# What is needed
Using the records below, filter for lines that contain the string "pixels" and copy them out.

(Structured page parsing data)

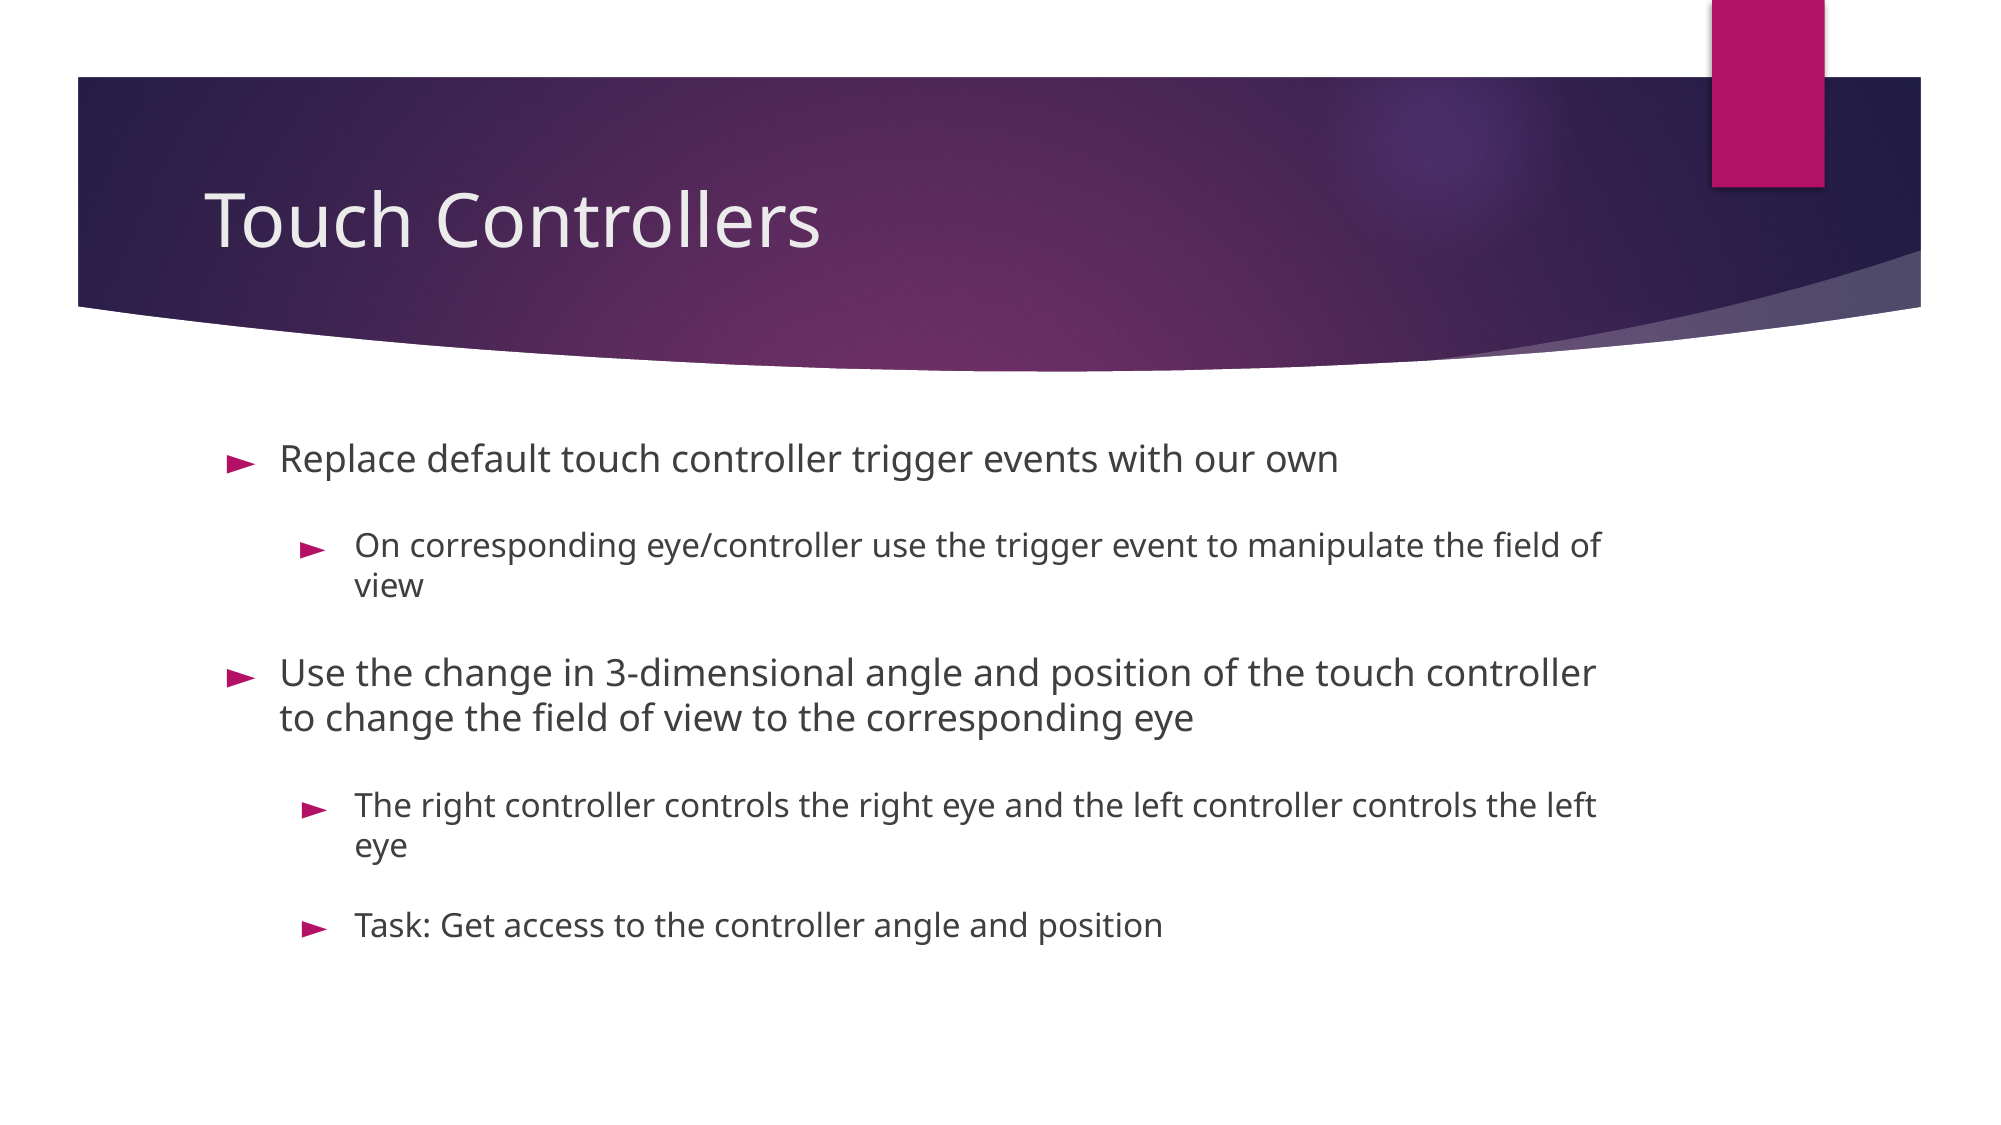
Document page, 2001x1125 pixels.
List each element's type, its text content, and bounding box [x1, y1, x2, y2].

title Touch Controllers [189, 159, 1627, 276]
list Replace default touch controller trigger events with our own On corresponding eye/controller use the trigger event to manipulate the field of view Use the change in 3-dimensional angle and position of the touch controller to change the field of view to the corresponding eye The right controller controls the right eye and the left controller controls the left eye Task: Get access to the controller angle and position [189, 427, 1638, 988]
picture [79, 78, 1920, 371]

==

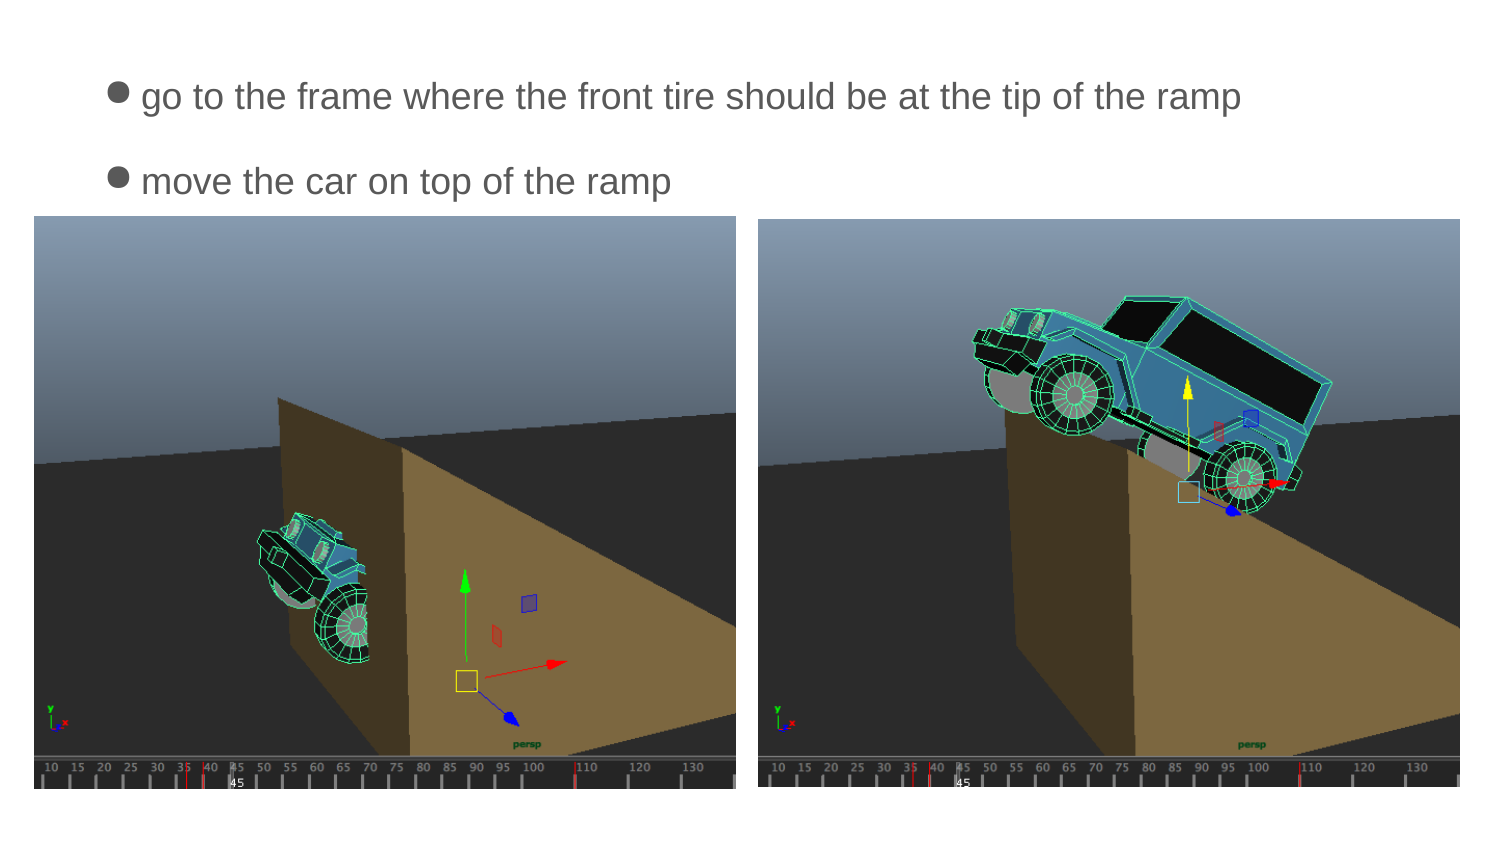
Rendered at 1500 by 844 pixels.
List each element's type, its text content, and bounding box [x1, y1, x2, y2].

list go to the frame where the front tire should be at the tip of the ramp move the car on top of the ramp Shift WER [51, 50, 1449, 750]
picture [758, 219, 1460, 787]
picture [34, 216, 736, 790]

# Response
Document page, 2001x1125 pixels.
Rendered at 1500 by 844 pixels.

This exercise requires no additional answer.